Mack said someone dragged Sheldon to safety and managed to get him in an ambulance.
“Whoever you are, thank you. He was hit twice, in the forearm and abdomen. The prognosis is good,” he said in a statement issued on Facebook.
Lisa Manley of Maple Ridge, B.C., said she was walking outside along Las Vegas’s main street when pandemonium broke out.
“There was like a firecracker that went off, and it just wouldn’t stop. Then they told us to get down on the ground,” Manley said. “People screaming, yelling, ‘Active shooter! Active shooter!’ And people running. Just going anywhere.”
Manley spent hours huddling with others in the kitchen area of a hotel conference centre until police told them it was safe to come out.
Victoria’s police chief, Del Manak, was watching a Cirque du Soleil performance with his wife when the curtains closed suddenly and staff came over the speakers asking everyone to stay in their seats. Police officers came in and the theatre was locked down for four and a half hours.
Manak said he had mixed emotions about being a citizen rather than a police officer.
“To be there with my wife and I’m one of 3,000 people inside a theatre, obviously the roles were reversed and I’m not accustomed to being in that situation so it was a bit unnerving,” he said.
Seeing such competent, well-trained police officers in the room brought a sense of calmness, Manak said.
Laura Xausa-Thomas of Langley, B.C., was in her hotel room the night of the shooting preparing for an early-morning flight the next day. She remembers hearing fireworks and sirens, which she assumed was part of a show until she opened the window.
“You see swarms of people. You turn on the TV and hear there’s this mass shooting. You don’t believe it’s actually happening. The hotel went into lockdown and we were told we couldn’t leave. It was just chaos. People crying,” she said.
“It was such a senseless, senseless crime,” she added, her eyes tearing up in the arrivals area of the Vancouver airport. “They were just innocent people there who were watching a concert. It could have been me, very easily.”
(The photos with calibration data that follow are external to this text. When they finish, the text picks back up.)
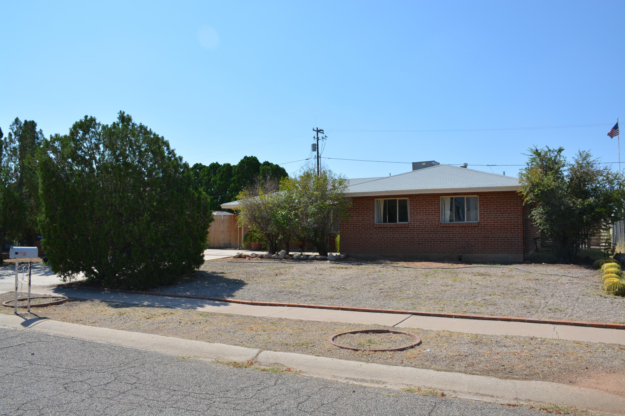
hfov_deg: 61.9
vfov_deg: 43.6
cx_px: 312
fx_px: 521
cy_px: 208
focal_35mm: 30
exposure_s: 1/250
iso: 100
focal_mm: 20
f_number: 8
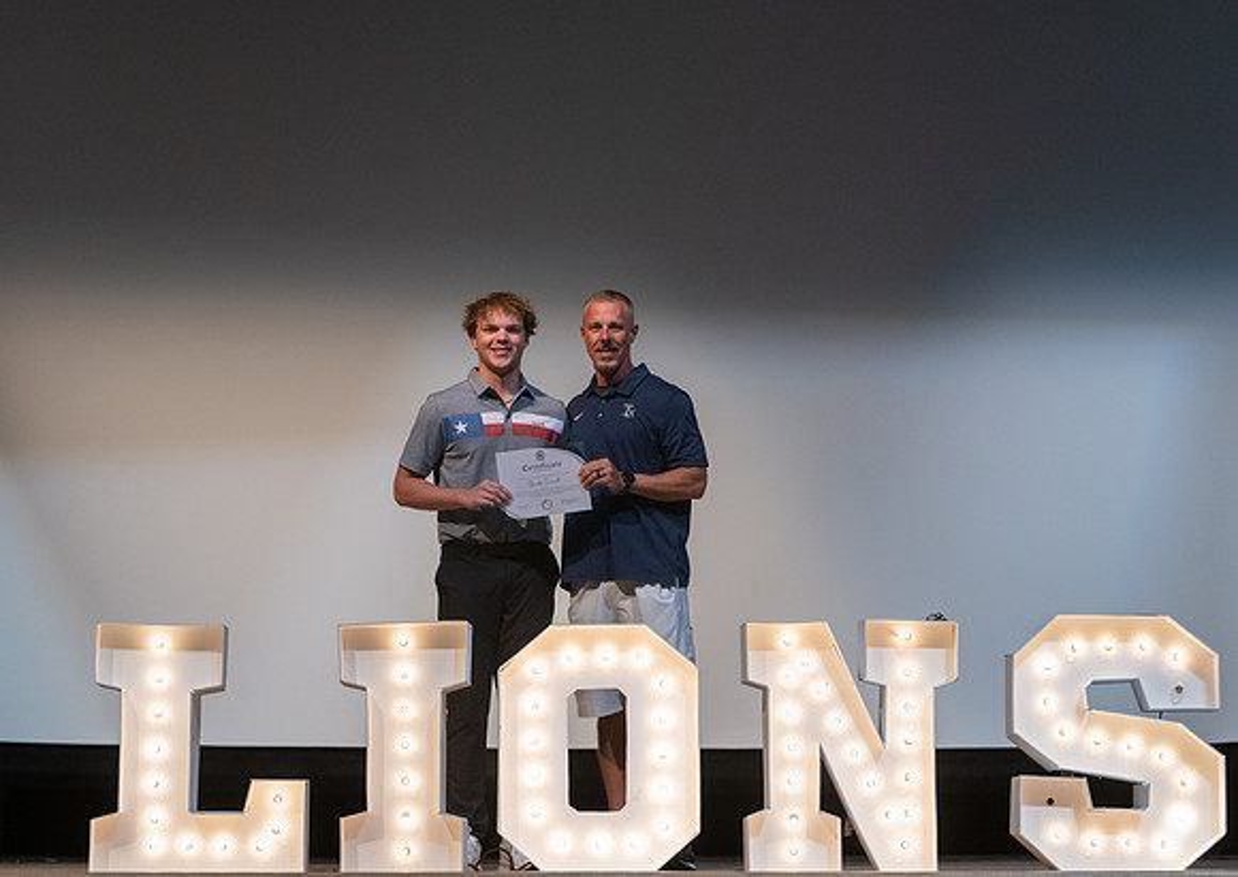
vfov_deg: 18.2
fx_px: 2736
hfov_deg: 25.5
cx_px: 603
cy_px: 433
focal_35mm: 78
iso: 5000
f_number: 4
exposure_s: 1/320
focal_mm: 70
Las Vegas resident Robert Jones arrived into Vancouver for work Monday, but said it was hard to leave his 14-year-old son behind.
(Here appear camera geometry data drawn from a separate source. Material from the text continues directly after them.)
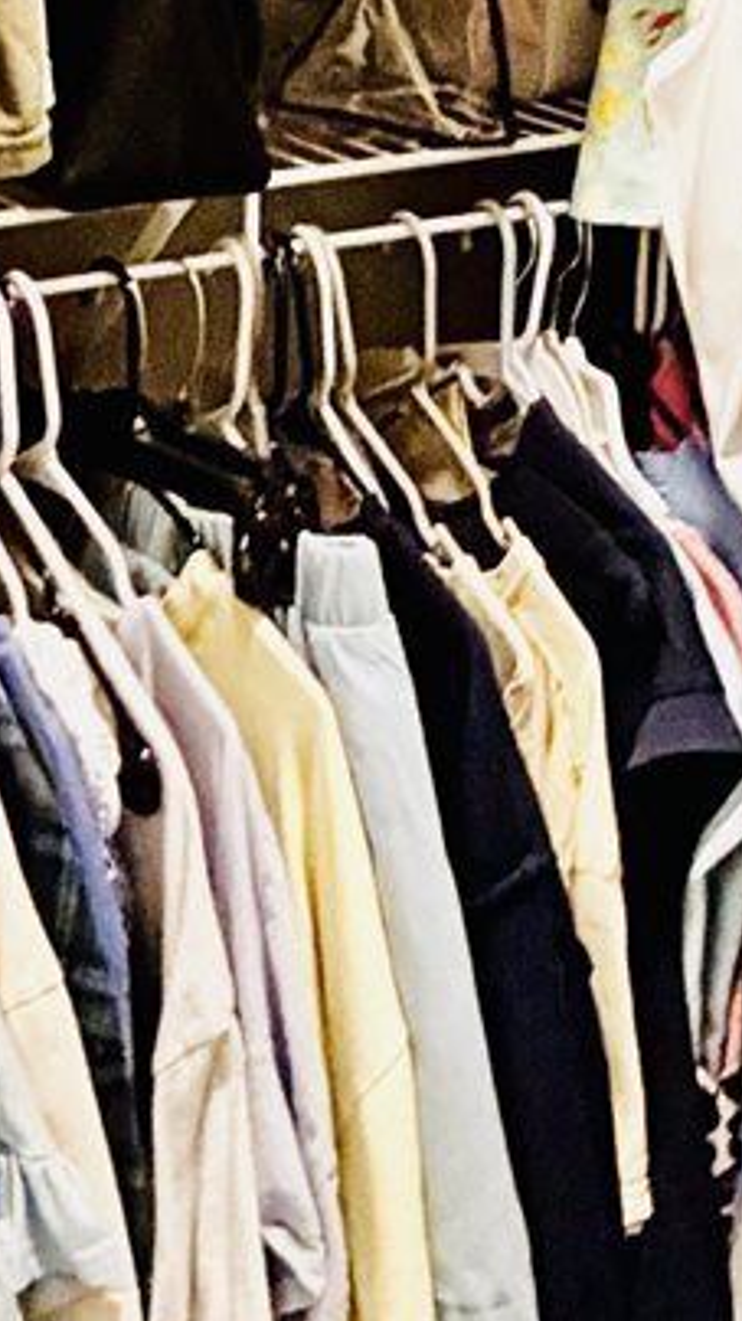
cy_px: 307
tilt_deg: -14.8
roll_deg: +0.7
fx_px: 3046
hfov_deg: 13.9
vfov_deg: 24.2
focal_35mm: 87
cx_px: 448
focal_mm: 2.22
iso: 640
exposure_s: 1/60
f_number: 2.2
“This is the world that we live in today. So we might as well brace ourselves,” he said. “You can’t protect yourself from something like this. It’s very tragic, and my heart is very sore and empty from this.”
Joseph Lambourne of Teulon, Man., told CTV Winnipeg he was headed to Vegas to be with his wife, Jan, who was wounded in the shooting along with her friend Jody Ansell of Stonewall, Man.
He wept as he recalled getting the call that she’d been injured, followed by a text message that “scared the hell out of me,” and read: “I love you, I’ve been shot. I love you so much.”